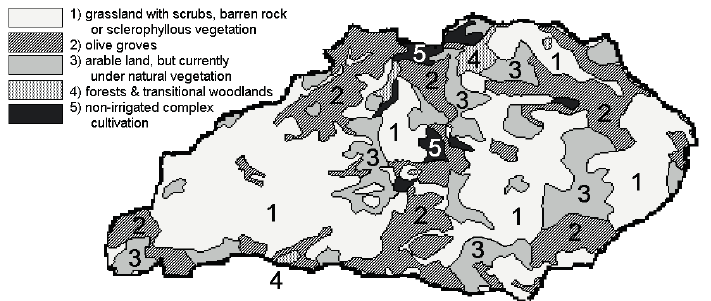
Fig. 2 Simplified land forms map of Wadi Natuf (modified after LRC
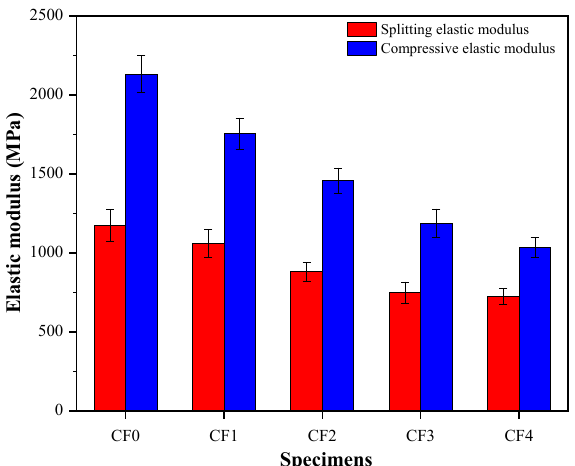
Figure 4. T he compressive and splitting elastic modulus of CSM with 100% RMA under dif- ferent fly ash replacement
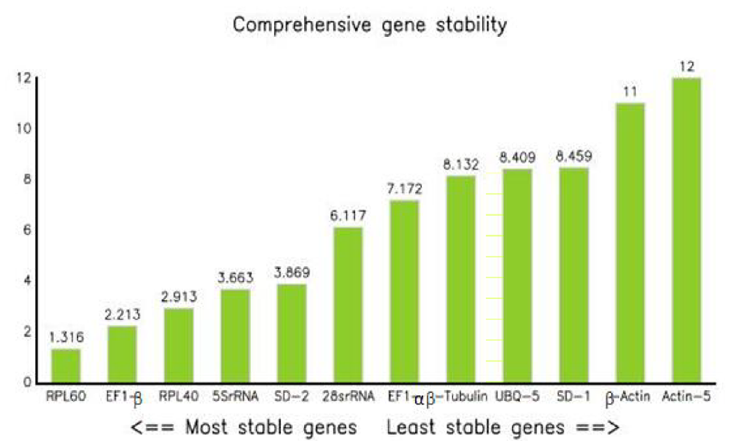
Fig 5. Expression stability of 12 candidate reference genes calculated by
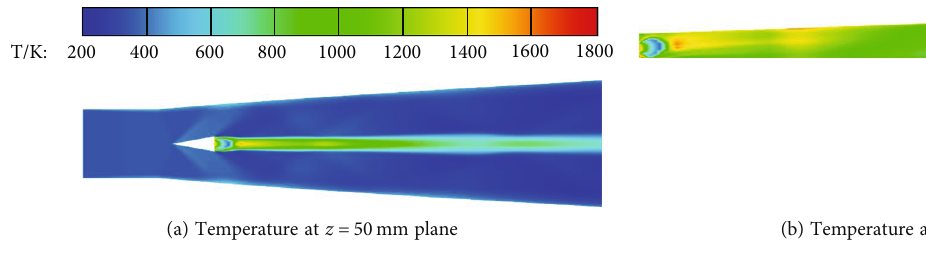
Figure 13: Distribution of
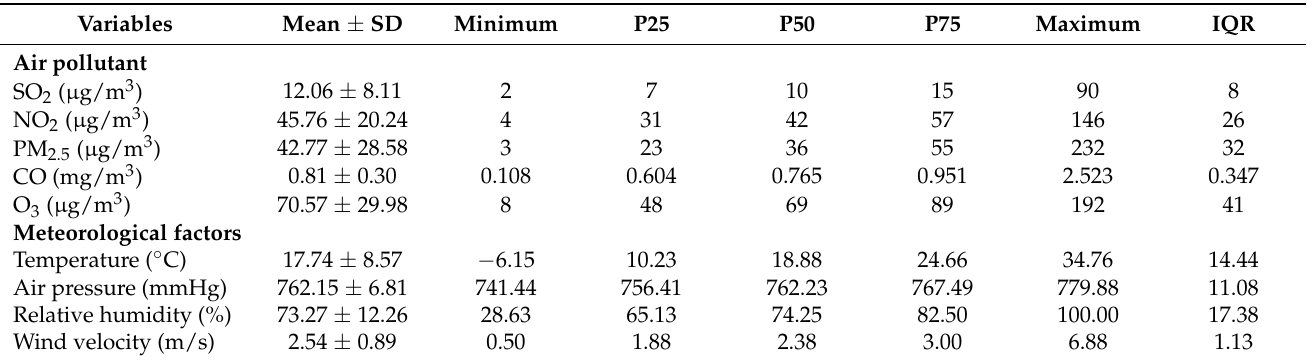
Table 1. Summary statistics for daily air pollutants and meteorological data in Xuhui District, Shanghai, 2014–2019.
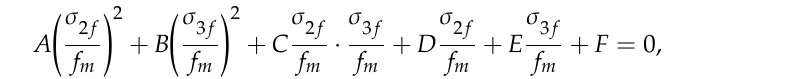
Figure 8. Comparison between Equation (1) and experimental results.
* * * * * * * * *
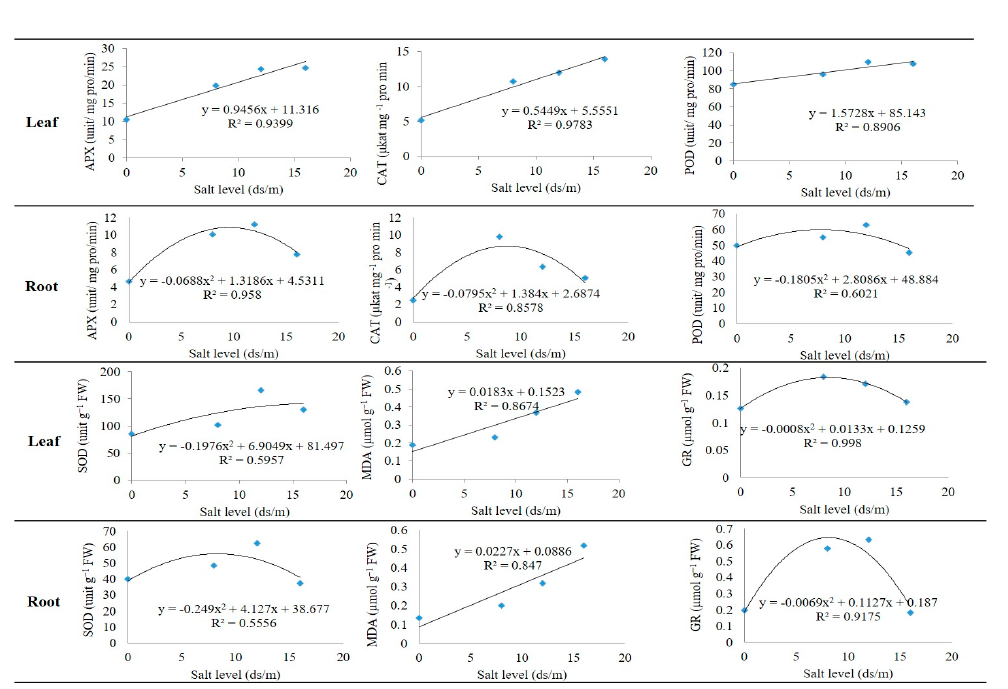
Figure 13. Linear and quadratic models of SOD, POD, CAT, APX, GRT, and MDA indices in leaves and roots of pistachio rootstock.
* * * * * * * * *
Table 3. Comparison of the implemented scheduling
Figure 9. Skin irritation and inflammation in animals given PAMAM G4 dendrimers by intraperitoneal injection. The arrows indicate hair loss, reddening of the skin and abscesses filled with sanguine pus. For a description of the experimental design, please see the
* * * * * * * * *
TASK OBJECTIVE. Your answer is the exact run of lines above from the one with "Fig 5. Expression" through the one with "Figure 8. Comparison", both ends included, minus any picture.

OUTPUT FOR THIS TASK.
Fig 5. Expression stability of 12 candidate reference genes calculated by
Figure 13: Distribution of
Table 1. Summary statistics for daily air pollutants and meteorological data in Xuhui District, Shanghai, 2014–2019.
Figure 8. Comparison between Equation (1) and experimental results.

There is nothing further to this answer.